ECLI:NL:RBDHA:2024:15531

Rechtbank Den Haag

Datum uitspraak
24 september 2024
Publicatiedatum
30 september 2024
Zaaknummer
NL24.35382
Instantie
Rechtbank Den Haag
Type
Uitspraak
Rechtsgebied
Bestuursrecht; Vreemdelingenrecht
Procedures
  • Eerste aanleg - enkelvoudig
Rechters
  • J.M. Emaus-Visschers
Vindplaatsen
  • Rechtspraak.nl
AI samenvatting door LexboostAutomatisch gegenereerd

Toetsing van de maatregel van bewaring in het bestuursrecht met betrekking tot vreemdelingen

In deze zaak heeft de Rechtbank Den Haag op 24 september 2024 uitspraak gedaan in een bestuursrechtelijke procedure betreffende de maatregel van bewaring van eiser, die op 7 augustus 2024 door de minister van Asiel en Migratie was opgelegd. Eiser, vertegenwoordigd door zijn gemachtigde mr. A.D. Kupelian, heeft beroep ingesteld tegen het voortduren van deze maatregel, die voortvloeit uit zijn onrechtmatige verblijf in Nederland. De rechtbank heeft eerder, op 23 augustus 2024, de rechtmatigheid van de maatregel getoetst en vastgesteld dat deze tot dat moment rechtmatig was.

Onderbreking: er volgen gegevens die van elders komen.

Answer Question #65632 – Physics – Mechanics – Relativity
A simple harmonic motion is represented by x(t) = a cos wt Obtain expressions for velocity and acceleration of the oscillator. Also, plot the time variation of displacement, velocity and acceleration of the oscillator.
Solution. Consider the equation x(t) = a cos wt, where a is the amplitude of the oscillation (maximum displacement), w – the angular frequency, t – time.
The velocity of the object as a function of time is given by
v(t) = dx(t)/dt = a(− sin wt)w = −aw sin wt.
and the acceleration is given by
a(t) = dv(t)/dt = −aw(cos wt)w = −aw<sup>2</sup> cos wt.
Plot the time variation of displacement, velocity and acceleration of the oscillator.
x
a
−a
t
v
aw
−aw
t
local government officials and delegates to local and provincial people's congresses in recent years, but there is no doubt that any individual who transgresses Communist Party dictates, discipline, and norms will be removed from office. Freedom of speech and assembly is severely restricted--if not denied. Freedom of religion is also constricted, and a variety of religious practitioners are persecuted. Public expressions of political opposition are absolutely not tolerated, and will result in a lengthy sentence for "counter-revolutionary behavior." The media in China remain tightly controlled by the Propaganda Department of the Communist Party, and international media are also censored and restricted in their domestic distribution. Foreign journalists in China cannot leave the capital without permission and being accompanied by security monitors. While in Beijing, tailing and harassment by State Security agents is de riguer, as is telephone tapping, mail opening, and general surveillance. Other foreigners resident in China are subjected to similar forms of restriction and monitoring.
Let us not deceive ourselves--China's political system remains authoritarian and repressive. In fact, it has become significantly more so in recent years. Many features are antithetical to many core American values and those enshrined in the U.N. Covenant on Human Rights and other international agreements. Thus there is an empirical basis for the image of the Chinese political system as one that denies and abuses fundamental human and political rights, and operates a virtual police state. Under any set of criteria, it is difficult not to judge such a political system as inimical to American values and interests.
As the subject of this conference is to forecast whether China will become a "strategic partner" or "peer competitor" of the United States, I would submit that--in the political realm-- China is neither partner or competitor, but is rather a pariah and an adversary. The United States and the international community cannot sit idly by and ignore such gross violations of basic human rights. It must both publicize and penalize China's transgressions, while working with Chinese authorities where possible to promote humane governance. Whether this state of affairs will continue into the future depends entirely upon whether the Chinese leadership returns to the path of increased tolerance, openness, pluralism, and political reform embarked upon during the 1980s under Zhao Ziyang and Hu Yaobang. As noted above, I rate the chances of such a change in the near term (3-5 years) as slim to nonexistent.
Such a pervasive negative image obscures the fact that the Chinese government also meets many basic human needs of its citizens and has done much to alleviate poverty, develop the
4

De huidige procedure richt zich op de vraag of het voortduren van de maatregel sinds 20 augustus 2024 nog steeds rechtmatig is.

Eiser betoogt dat de minister onvoldoende voortvarend handelt in de uitzetting naar Algerije, zijn land van herkomst. Hij wijst erop dat hij al sinds 19 juli 2024 in bewaring zit en dat de minister hem niet adequaat ondersteunt in zijn terugkeer. De rechtbank heeft echter vastgesteld dat de minister wel degelijk voortvarend handelt, onder andere door het starten van een lp-traject bij de Algerijnse autoriteiten en het voeren van gesprekken met eiser over zijn terugkeer. De rechtbank concludeert dat de minister niet verantwoordelijk is voor de snelheid van de Algerijnse autoriteiten en dat eiser zelf ook niet eenduidig is over zijn terugkeer.

De rechtbank heeft het beroep van eiser ongegrond verklaard en het verzoek om schadevergoeding afgewezen. De uitspraak is openbaar gemaakt en er staat geen rechtsmiddel open tegen deze beslissing.

Uitspraak

RECHTBANK DEN HAAG

Zittingsplaats Arnhem
Bestuursrecht
zaaknummer: NL24.35382

uitspraak van de enkelvoudige kamer van 24 september 2024 in de zaak tussen

[eiser], v-nummer: [nummer], eiser

(gemachtigde: mr. A.D. Kupelian),
en
de minister van Asiel en Migratie [1] .

Procesverloop

De minister heeft op 7 augustus 2024 aan eiser de maatregel van bewaring op grond van artikel 59, eerste lid, aanhef en onder a, van de Vreemdelingenwet 2000 (Vw 2000) opgelegd. Deze maatregel duurt nog voort.
De rechtbank heeft de oplegging van de maatregel van bewaring getoetst bij uitspraak van 23 augustus 2024. [2]
Eiser heeft tegen het voortduren van de maatregel van bewaring beroep ingesteld. Daarbij heeft hij verzocht om schadevergoeding.
De minister heeft een voortgangsrapportage overgelegd. Eiser heeft hierop gereageerd.
De rechtbank heeft het vooronderzoek op 17 september 2024 gesloten en bepaald dat de zaak niet op zitting wordt behandeld. [3]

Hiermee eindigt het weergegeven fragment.